And I find having that type of lens on what's going on just then serves so many other things, not just prioritization, but budgeting and/or hiring, how many heads should we be looking at, all those kinds of things. It certainly comes into play when somebody randomly says, "Hey, I'd like to get an overview of It." Suddenly, they're kind of like, "Hey, what do you guys do?" or "What have you been doing?" It's just so easy to be able to go, "Boom, bam. These are our critical services. These are the key projects." Then it's just kind of already there and ready. It's not like an exercise of going, "Oh, what would I want to share?"

Board of directors, former CIO in Software, Self-employed

I agree. I have that portfolio of work, and then I've got a whole IT scorecard. We've got a roll-up of the portfolio work, our operational scorecard, our people scorecard and our risk and governance scorecard.

Partner in Software, 1,001 - 5,000 employees
I was probably more pointed at some stages. Every time I used to speak to either the CFO or somebody else, I would say, "What's this week's fire drill? What should I know about?" They'd be like, "Huh? What does that mean?" Then two months after that, I would say something like, "Are we buying a company soon or not?" They'd be like, "Oh..." I was like, "Okay. Seeing that you can neither confirm nor deny, I'm going to plan my time accordingly so I'm going to be ready for this." So I would ask like, "What am I missing here?" and kind of signal that back and just kind of make sure that there is no deniability that people have not missed, or things like, "What are you not happy with?" or "What is not going right?" I'd ask this of different departments, so I would kind of counterbait when people would say, "Having or prioritize this versus this." I'd be like, "With the utmost respect, this has been thought through, and here are the reasons that we want to do it." I remember once I said, "Just so we're clear, compliance is not an optional thing. That's not like, 'I don't feel like doing it.' We actually have to put the program together, get a bunch of people. The auditor's being paid X amount. There's going to be an amount of time. That's not something we're going to basically just like, 'We're not deciding to do it today,' just so we're clear."
6 Replies
Board of directors, former CIO in Software, Self-employed

This is part of where I think IT leaders play a big role in educating their business partners on what they do so they know how to better plan with you versus assuming you're just going to press a button that says “Done”

Former Chief Technology and People Officer in Software, 1,001 - 5,000 employees

Well, the other point of that is it's not just done, move on, whatever it is. Now you have to resource it appropriately. You have to have an auditor come in every year, right? It's also this thinking about things not in terms of the initial, "Hey, we need to get this done," but then what the ongoing support of that is and that that is now part of the run rate, right?

Partner in Software, 1,001 - 5,000 employees

It's the overlaying support. The longer-term aspects of that is where things start to basically get messed up.

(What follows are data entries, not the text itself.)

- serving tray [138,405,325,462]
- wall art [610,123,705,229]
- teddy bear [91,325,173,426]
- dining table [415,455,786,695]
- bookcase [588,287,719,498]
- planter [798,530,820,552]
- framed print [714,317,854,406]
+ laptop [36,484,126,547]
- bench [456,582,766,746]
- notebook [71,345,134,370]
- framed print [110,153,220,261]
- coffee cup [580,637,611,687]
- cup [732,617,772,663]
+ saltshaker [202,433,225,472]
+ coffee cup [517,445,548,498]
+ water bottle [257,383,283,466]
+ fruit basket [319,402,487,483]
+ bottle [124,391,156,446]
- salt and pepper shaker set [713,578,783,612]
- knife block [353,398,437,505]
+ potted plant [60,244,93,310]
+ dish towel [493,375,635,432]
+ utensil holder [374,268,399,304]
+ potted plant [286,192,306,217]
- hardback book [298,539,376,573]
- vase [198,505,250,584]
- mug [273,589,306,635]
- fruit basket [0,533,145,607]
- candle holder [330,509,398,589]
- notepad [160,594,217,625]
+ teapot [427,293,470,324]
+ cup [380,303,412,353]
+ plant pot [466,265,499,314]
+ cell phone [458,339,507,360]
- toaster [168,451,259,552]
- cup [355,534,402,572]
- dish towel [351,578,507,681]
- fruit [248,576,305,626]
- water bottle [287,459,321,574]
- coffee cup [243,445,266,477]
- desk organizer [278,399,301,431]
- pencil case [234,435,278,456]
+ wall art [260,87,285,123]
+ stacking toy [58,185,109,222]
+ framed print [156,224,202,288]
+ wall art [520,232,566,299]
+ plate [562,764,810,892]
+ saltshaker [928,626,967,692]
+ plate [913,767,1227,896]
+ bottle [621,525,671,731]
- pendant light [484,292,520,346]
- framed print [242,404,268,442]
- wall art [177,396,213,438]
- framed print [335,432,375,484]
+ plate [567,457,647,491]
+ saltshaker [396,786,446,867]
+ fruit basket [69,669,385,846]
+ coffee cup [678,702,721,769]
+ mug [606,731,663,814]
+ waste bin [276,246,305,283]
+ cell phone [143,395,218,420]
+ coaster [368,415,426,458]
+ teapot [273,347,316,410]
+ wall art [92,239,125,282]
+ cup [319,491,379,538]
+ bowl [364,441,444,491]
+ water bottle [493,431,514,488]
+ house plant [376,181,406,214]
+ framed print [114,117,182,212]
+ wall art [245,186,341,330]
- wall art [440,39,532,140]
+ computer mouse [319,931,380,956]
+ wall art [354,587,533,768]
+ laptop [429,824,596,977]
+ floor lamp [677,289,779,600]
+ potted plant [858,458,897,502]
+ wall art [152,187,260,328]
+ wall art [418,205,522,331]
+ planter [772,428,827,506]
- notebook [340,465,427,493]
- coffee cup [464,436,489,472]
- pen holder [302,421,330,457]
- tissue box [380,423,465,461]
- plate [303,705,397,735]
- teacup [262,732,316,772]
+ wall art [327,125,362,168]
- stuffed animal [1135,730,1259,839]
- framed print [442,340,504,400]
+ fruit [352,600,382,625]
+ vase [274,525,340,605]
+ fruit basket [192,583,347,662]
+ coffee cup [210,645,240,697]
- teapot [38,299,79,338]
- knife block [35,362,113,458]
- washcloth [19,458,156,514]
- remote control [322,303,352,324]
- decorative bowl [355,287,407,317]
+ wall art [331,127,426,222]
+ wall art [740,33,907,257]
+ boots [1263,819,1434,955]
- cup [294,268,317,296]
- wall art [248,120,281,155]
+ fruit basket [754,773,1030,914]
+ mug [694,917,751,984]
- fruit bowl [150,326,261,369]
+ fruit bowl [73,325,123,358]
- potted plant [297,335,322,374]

CTO in Finance (non-banking), 11 - 50 employees
1) Does it negatively impact a customer, partner or internal staff?
2) What is the financial impact (positive/negative)?
3) What has to be done now vs later to resolve the situation?
4) What tech debt or other problem can be solved with it?
1
IT Executive in Healthcare and Biotech, 10,001+ employees
Have the business prioritize.
Senior Executive Advisor in Software, 10,001+ employees
We develop a value matrix for our organizations and prioritize our initiatives. The value matrix consists of attributes that are valuable to our organization - Revenue, tie in with corporate goal, technical debt reduction, customer impact - are some examples. Each attribute is assigned weights, and as leadership, we evaluate each initiative and total the weights. Prioritization exercises becomes more objective than emotional in our meetings.
1
CIO in Education, 1,001 - 5,000 employees
Production outages take precedence over everything else and admittedly unplanned work definitely is both stressful and disruptive. I always try to align our IT strategy to a business strategy, to the extent that’s possible. Otherwise, I have a whiteboard with our vision/roadmap that we constantly reference for validity and to keep us aligned / moving in the same direction.